Le président-directeur général du Regroupement québécois des résidences pour aînés, Yves Desjardins.

La maltraitance à l’ordre du jour

TROIS-RIVIÈRES — Le Regroupement québécois des résidences pour aînés (RQRA) profite de sa grande tournée des régions du Québec pour déployer d’importants efforts d’information et de sensibilisation auprès de ses membres en matière de prévention de la maltraitance chez les aînés.

«Tant pour le RQRA que pour les résidences pour aînés qui font partie de notre association, c’est tolérance zéro à l’égard de toute forme de maltraitance. On veut mettre des mesures en place pour la déceler», a expliqué le président-directeur général du RQRA, Yves Desjardins, lors de son passage lundi à Trois-Rivières.

Selon lui, le RQRA accueillera favorablement, en vertu de la Loi visant à lutter contre la maltraitance envers les aînés et toute autre personne majeure en situation de vulnérabilité, l’adoption et la mise en place des politiques des établissements visant à lutter contre la maltraitance envers les aînés, prévues au plus tard à l’automne 2018. Soulignons que ces nouvelles politiques convergent vers le même objectif que la vérification des antécédents judiciaires des personnes qui travaillent auprès des résidents, soit la prévention et la sécurité. Elles rejoignent également la mission première des résidences pour aînés membres du RQRA, soit d’offrir un environnement sécuritaire et de qualité aux aînés qui choisissent d’y habiter.

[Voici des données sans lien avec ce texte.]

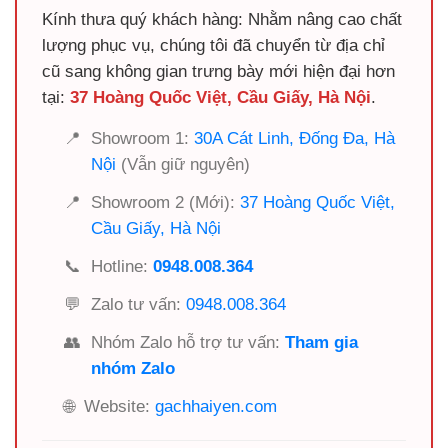
Kính thưa quý khách hàng: Nhằm nâng cao chất
lượng phục vụ, chúng tôi đã chuyển từ địa chỉ
cũ sang không gian trưng bày mới hiện đại hơn
tại:
37 Hoàng Quốc Việt, Cầu Giấy, Hà Nội
.
📍
Showroom 1:
30A Cát Linh, Đống Đa, Hà
Nội
(Vẫn giữ nguyên)
📍
Showroom 2 (Mới):
37 Hoàng Quốc Việt,
Cầu Giấy, Hà Nội
📞
Hotline:
0948.008.364
💬
Zalo tư vấn:
0948.008.364
👥
Nhóm Zalo hỗ trợ tư vấn:
Tham gia
nhóm Zalo
🌐
Website:
gachhaiyen.com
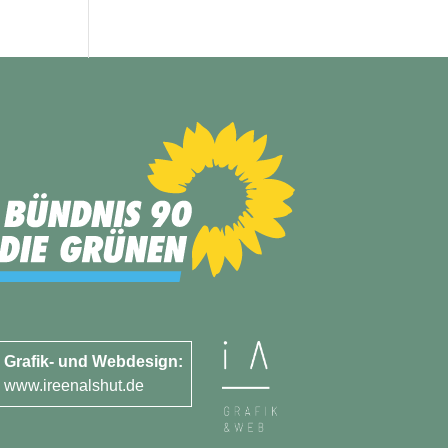
Grafik- und Webdesign:
www.ireenalshut.de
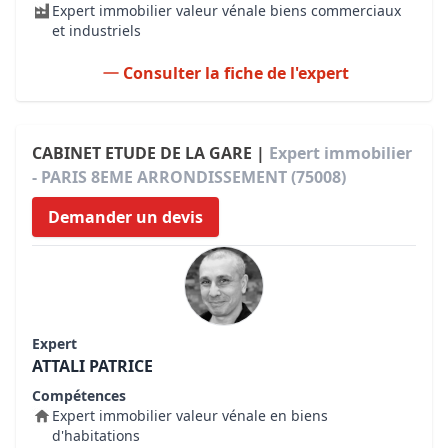
Expert immobilier valeur vénale biens commerciaux
et industriels
Consulter la fiche de l'expert
CABINET ETUDE DE LA GARE |
Expert immobilier
- PARIS 8EME ARRONDISSEMENT (75008)
Demander un devis
Expert
ATTALI PATRICE
Compétences
Expert immobilier valeur vénale en biens
d'habitations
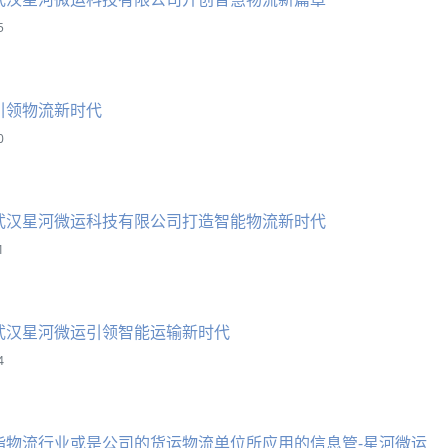
5
引领物流新时代
0
武汉星河微运科技有限公司打造智能物流新时代
1
武汉星河微运引领智能运输新时代
4
指物流行业或是公司的货运物流单位所应用的信息管-星河微运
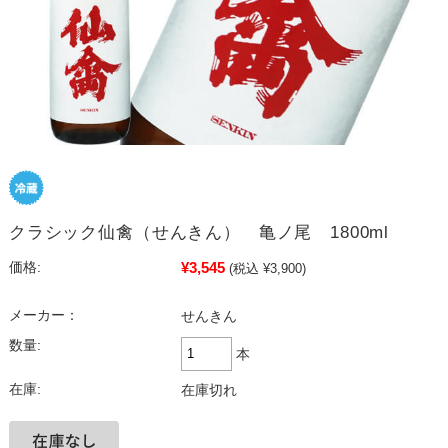
クラシック仙禽（せんきん） 亀ノ尾 1800ml
¥3,545
価格:
(税込 ¥3,900)
メーカー：
せんきん
数量:
本
在庫:
在庫切れ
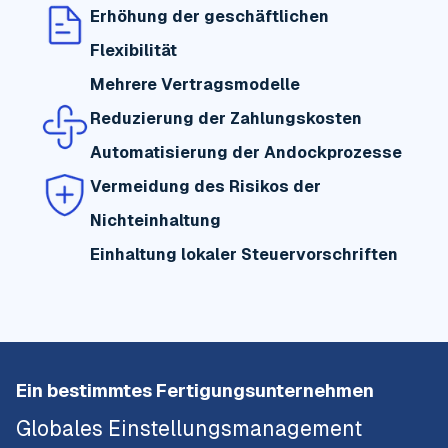
Erhöhung der geschäftlichen
Flexibilität
Mehrere Vertragsmodelle
Reduzierung der Zahlungskosten
Automatisierung der Andockprozesse
Vermeidung des Risikos der
Nichteinhaltung
Einhaltung lokaler Steuervorschriften
Ein bestimmtes Fertigungsunternehmen
Globales Einstellungsmanagement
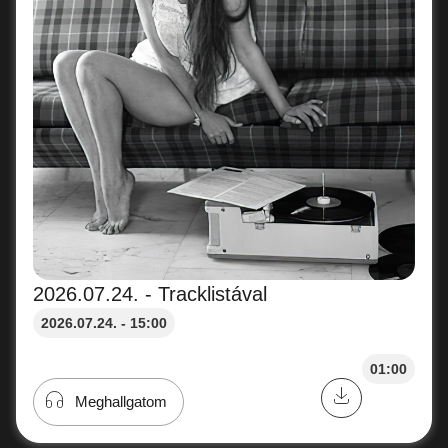
2026.07.24. - Tracklistával
2026.07.24. - 15:00
01:00
Meghallgatom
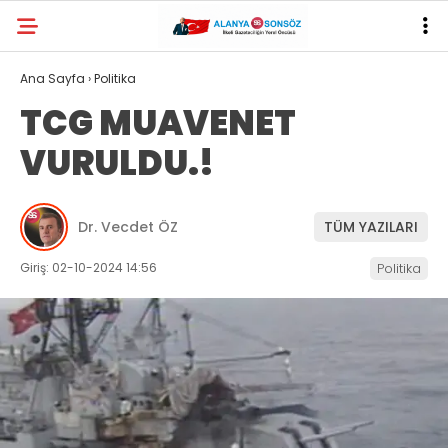
Ana Sayfa
›
Politika
TCG MUAVENET
VURULDU.!
Dr. Vecdet ÖZ
TÜM YAZILARI
Giriş: 02-10-2024 14:56
Politika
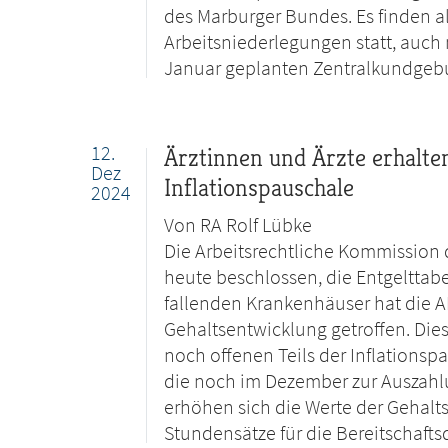
des Marburger Bundes. Es finden a
Arbeitsniederlegungen statt, auch 
Januar geplanten Zentralkundgeb
12.
Ärztinnen und Ärzte erhalten
Dez
Inflationspauschale
2024
Von RA Rolf Lübke
​​​​​​​Die Arbeitsrechtliche Kommiss
heute beschlossen, die Entgelttab
fallenden Krankenhäuser hat die A
Gehaltsentwicklung getroffen. Dies
noch offenen Teils der Inflationsp
die noch im Dezember zur Auszahl
erhöhen sich die Werte der Gehaltsta
Stundensätze für die Bereitschaft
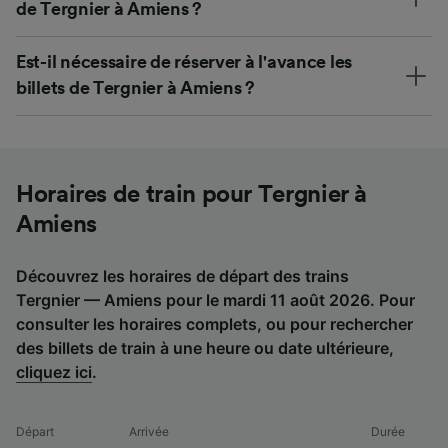
de Tergnier à Amiens ?
Est-il nécessaire de réserver à l'avance les
billets de Tergnier à Amiens ?
Horaires de train pour Tergnier à
Amiens
Découvrez les horaires de départ des trains
Tergnier — Amiens pour le mardi 11 août 2026. Pour
consulter les horaires complets, ou pour rechercher
des billets de train à une heure ou date ultérieure,
cliquez ici
.
Départ
Arrivée
Durée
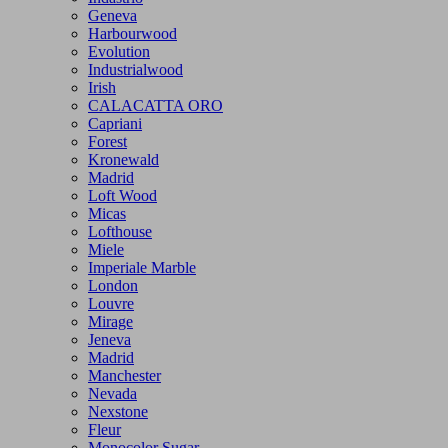
Geneva
Harbourwood
Evolution
Industrialwood
Irish
CALACATTA ORO
Capriani
Forest
Kronewald
Madrid
Loft Wood
Micas
Lofthouse
Miele
Imperiale Marble
London
Louvre
Mirage
Jeneva
Madrid
Manchester
Nevada
Nexstone
Fleur
Monocolor Sugar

«En complément à cette tournée de sensibilisation, le RQRA diffusera prochainement une capsule vidéo destinée aux employés des résidences pour aînés afin de favoriser le déploiement des politiques de lutte contre la maltraitance», a aussi annoncé M. Desjardins.

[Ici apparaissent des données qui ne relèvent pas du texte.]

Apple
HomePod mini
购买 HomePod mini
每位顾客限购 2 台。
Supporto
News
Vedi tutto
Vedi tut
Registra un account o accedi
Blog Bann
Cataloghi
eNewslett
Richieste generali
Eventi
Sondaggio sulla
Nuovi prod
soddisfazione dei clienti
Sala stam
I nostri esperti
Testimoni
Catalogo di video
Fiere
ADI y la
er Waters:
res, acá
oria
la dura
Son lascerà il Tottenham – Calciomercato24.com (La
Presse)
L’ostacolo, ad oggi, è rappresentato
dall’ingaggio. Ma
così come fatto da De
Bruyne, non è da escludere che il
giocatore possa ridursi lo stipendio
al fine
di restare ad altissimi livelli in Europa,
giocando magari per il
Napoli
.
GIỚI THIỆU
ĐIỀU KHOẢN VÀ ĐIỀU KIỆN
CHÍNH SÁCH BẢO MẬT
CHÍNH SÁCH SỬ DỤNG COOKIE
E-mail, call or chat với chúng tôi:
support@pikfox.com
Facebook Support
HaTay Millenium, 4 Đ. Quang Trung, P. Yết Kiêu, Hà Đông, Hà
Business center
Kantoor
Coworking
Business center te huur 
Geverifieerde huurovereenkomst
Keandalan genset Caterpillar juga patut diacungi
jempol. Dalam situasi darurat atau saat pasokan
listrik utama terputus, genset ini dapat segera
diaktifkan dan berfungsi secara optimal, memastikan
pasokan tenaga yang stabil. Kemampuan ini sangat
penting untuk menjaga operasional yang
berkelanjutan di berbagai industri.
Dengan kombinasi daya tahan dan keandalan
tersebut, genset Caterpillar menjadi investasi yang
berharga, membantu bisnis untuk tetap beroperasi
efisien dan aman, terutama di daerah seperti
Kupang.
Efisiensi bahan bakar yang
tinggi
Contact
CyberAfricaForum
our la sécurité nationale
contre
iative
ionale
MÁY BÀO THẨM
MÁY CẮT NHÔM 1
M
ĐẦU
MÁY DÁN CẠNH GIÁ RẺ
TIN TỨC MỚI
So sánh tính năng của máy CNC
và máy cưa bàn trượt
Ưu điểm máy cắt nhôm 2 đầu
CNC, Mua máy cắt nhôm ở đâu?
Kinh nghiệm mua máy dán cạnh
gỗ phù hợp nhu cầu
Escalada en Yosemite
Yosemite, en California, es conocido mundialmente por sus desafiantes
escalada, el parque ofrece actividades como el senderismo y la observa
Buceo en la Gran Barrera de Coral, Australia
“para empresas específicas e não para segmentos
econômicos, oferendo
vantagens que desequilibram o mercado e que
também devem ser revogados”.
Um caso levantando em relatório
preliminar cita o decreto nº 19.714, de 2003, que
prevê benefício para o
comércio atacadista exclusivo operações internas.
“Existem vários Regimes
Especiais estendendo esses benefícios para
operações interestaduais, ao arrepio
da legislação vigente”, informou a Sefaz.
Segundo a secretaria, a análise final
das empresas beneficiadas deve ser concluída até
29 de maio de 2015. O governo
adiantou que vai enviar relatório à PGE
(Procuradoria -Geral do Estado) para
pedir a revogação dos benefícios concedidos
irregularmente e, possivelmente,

Selon le ministère de la Famille, la maltraitance toucherait environ 7 % des aînés ce qui représenterait plus de 105 000 personnes maltraitées. Cette statistique ne reflète toutefois pas complètement la réalité en raison notamment de l’absence de base d’information centralisée. La maltraitance se décline sous sept types: psychologique, physique, sexuel, matériel et financier, violation des droits, organisationnel, ainsi que l’âgisme.

Par ailleurs, les nouvelles sont bonnes pour l’installation de gicleurs dans les résidences privées pour aînés existantes. En effet, le ministre Gaétan Barrette annonçait en janvier dernier l’ajout de plus de 67 millions de dollars à la subvention initiale de 70 millions de dollars prévue lors du lancement du programme en décembre 2015. De plus, les résidences de 30 unités et moins verront leurs projets financés à 100 %, les résidences de 31 à 99 unités, à 80 %, et celles de 100 unités et plus, à 60 %.

«Ces changements apportent une bouffée d’oxygène fort bienvenue pour un grand nombre de résidences pour aînés, pour qui l’installation de gicleurs constituait un défi financier et logistique majeur, voire décisif quant à la poursuite de leurs activités. On ne peut donc qu’être heureux de cet immense pas en avant», a souligné M. Desjardins, le témoignage d’un membre étant venu rassurer les autres sur la faisabilité de l’opération.

C’est depuis 2016 que le RQRA agit afin d’aider ses quelque 300 membres qui doivent se conformer à la réglementation à y arriver dans les délais prescrits, soit d’ici le 2 décembre 2020. C’est ainsi que 62 résidences pour aînés membres du Regroupement sont déjà bien engagées dans la démarche, avec l’aide du Programme assistance bâtiment du RQRA.

Ce guichet unique a été mis en place afin de soutenir et d’assister les RPA, notamment dans leurs travaux d’installation de gicleurs.

«Nos efforts de représentation auprès des instances gouvernementales concernées ont porté fruit et nous sommes très fiers d’avoir été entendus», avait déjà fait savoir M. Desjardins.

En ce qui concerne le cannabis, le RQRA recommande à ses membres de ne pas l’autoriser sous forme de cigarettes. Et le manque de main-d’œuvre représente un autre sujet de préoccupation, principalement pour deux types d’emplois, soit préposés aux résidents et personnel de cuisine. «Une firme travaille à développer une stratégie pour recruter et retenir la main-d’œuvre», a-t-il indiqué.

Le RQRA est un organisme à but non lucratif qui regroupe des résidences privées pour aînés. Il rassemble 750 membres, gestionnaires et propriétaires de résidences qui gèrent plus de 86 000 unités locatives dans tout le Québec.